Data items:

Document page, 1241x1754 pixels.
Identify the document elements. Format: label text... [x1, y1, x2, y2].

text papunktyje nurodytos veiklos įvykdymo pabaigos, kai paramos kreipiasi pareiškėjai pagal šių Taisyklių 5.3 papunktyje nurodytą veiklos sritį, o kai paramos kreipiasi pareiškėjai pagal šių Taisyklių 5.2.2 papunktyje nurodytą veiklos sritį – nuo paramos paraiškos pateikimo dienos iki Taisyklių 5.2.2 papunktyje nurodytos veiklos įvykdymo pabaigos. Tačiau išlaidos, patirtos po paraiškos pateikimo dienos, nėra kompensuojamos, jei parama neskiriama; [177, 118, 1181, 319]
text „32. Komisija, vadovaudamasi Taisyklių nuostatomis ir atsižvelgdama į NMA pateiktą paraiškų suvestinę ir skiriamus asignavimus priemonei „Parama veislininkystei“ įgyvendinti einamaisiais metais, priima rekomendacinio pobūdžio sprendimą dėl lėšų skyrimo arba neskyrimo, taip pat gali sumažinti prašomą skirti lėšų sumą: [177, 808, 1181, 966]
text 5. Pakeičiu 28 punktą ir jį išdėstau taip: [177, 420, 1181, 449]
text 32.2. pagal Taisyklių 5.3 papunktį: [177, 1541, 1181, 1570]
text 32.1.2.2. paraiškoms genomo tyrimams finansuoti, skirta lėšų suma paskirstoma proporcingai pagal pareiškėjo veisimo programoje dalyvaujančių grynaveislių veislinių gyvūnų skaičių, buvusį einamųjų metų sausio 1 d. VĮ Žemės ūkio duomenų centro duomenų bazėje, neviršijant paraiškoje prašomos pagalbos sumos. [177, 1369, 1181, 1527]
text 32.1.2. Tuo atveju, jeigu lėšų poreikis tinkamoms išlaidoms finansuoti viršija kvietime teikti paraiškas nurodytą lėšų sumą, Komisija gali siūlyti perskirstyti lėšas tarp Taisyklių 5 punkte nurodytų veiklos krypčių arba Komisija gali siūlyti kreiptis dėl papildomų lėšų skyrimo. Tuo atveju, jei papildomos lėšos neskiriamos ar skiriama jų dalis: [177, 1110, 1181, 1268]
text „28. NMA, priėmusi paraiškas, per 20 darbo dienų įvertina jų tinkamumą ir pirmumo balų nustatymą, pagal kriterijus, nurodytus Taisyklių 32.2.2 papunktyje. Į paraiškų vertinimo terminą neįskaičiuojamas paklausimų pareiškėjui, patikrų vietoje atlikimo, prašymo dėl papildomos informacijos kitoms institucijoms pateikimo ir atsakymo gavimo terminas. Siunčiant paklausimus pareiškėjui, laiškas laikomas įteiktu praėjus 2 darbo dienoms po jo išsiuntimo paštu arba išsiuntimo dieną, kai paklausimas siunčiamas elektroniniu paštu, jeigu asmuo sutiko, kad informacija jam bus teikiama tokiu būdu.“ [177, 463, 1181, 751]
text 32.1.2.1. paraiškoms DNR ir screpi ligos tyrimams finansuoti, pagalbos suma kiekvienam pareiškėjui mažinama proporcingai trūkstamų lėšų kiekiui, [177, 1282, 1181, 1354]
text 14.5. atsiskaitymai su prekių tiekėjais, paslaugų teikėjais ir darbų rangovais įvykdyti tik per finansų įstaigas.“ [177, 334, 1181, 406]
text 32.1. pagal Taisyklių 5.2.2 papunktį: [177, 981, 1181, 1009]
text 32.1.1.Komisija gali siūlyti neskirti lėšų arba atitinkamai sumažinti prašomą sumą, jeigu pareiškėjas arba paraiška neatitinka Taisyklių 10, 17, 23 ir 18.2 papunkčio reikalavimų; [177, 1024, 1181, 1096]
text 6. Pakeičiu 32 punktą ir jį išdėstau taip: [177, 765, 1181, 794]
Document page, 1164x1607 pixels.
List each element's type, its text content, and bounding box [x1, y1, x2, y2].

> _WHAT YOU NEED TO DO_:
The records above need copying again. Keep each word as it is.

> _SOLVED PROBLEM_:
Document page, 1241x1754 pixels.
Identify the document elements. Format: label text... [x1, y1, x2, y2].

text papunktyje nurodytos veiklos įvykdymo pabaigos, kai paramos kreipiasi pareiškėjai pagal šių Taisyklių 5.3 papunktyje nurodytą veiklos sritį, o kai paramos kreipiasi pareiškėjai pagal šių Taisyklių 5.2.2 papunktyje nurodytą veiklos sritį – nuo paramos paraiškos pateikimo dienos iki Taisyklių 5.2.2 papunktyje nurodytos veiklos įvykdymo pabaigos. Tačiau išlaidos, patirtos po paraiškos pateikimo dienos, nėra kompensuojamos, jei parama neskiriama; [177, 118, 1181, 319]
text „32. Komisija, vadovaudamasi Taisyklių nuostatomis ir atsižvelgdama į NMA pateiktą paraiškų suvestinę ir skiriamus asignavimus priemonei „Parama veislininkystei“ įgyvendinti einamaisiais metais, priima rekomendacinio pobūdžio sprendimą dėl lėšų skyrimo arba neskyrimo, taip pat gali sumažinti prašomą skirti lėšų sumą: [177, 808, 1181, 966]
text 5. Pakeičiu 28 punktą ir jį išdėstau taip: [177, 420, 1181, 449]
text 32.2. pagal Taisyklių 5.3 papunktį: [177, 1541, 1181, 1570]
text 32.1.2.2. paraiškoms genomo tyrimams finansuoti, skirta lėšų suma paskirstoma proporcingai pagal pareiškėjo veisimo programoje dalyvaujančių grynaveislių veislinių gyvūnų skaičių, buvusį einamųjų metų sausio 1 d. VĮ Žemės ūkio duomenų centro duomenų bazėje, neviršijant paraiškoje prašomos pagalbos sumos. [177, 1369, 1181, 1527]
text 32.1.2. Tuo atveju, jeigu lėšų poreikis tinkamoms išlaidoms finansuoti viršija kvietime teikti paraiškas nurodytą lėšų sumą, Komisija gali siūlyti perskirstyti lėšas tarp Taisyklių 5 punkte nurodytų veiklos krypčių arba Komisija gali siūlyti kreiptis dėl papildomų lėšų skyrimo. Tuo atveju, jei papildomos lėšos neskiriamos ar skiriama jų dalis: [177, 1110, 1181, 1268]
text „28. NMA, priėmusi paraiškas, per 20 darbo dienų įvertina jų tinkamumą ir pirmumo balų nustatymą, pagal kriterijus, nurodytus Taisyklių 32.2.2 papunktyje. Į paraiškų vertinimo terminą neįskaičiuojamas paklausimų pareiškėjui, patikrų vietoje atlikimo, prašymo dėl papildomos informacijos kitoms institucijoms pateikimo ir atsakymo gavimo terminas. Siunčiant paklausimus pareiškėjui, laiškas laikomas įteiktu praėjus 2 darbo dienoms po jo išsiuntimo paštu arba išsiuntimo dieną, kai paklausimas siunčiamas elektroniniu paštu, jeigu asmuo sutiko, kad informacija jam bus teikiama tokiu būdu.“ [177, 463, 1181, 751]
text 32.1.2.1. paraiškoms DNR ir screpi ligos tyrimams finansuoti, pagalbos suma kiekvienam pareiškėjui mažinama proporcingai trūkstamų lėšų kiekiui, [177, 1282, 1181, 1354]
text 14.5. atsiskaitymai su prekių tiekėjais, paslaugų teikėjais ir darbų rangovais įvykdyti tik per finansų įstaigas.“ [177, 334, 1181, 406]
text 32.1. pagal Taisyklių 5.2.2 papunktį: [177, 981, 1181, 1009]
text 32.1.1.Komisija gali siūlyti neskirti lėšų arba atitinkamai sumažinti prašomą sumą, jeigu pareiškėjas arba paraiška neatitinka Taisyklių 10, 17, 23 ir 18.2 papunkčio reikalavimų; [177, 1024, 1181, 1096]
text 6. Pakeičiu 32 punktą ir jį išdėstau taip: [177, 765, 1181, 794]
Document page, 1164x1607 pixels.
List each element's type, its text content, and bounding box [x1, y1, x2, y2].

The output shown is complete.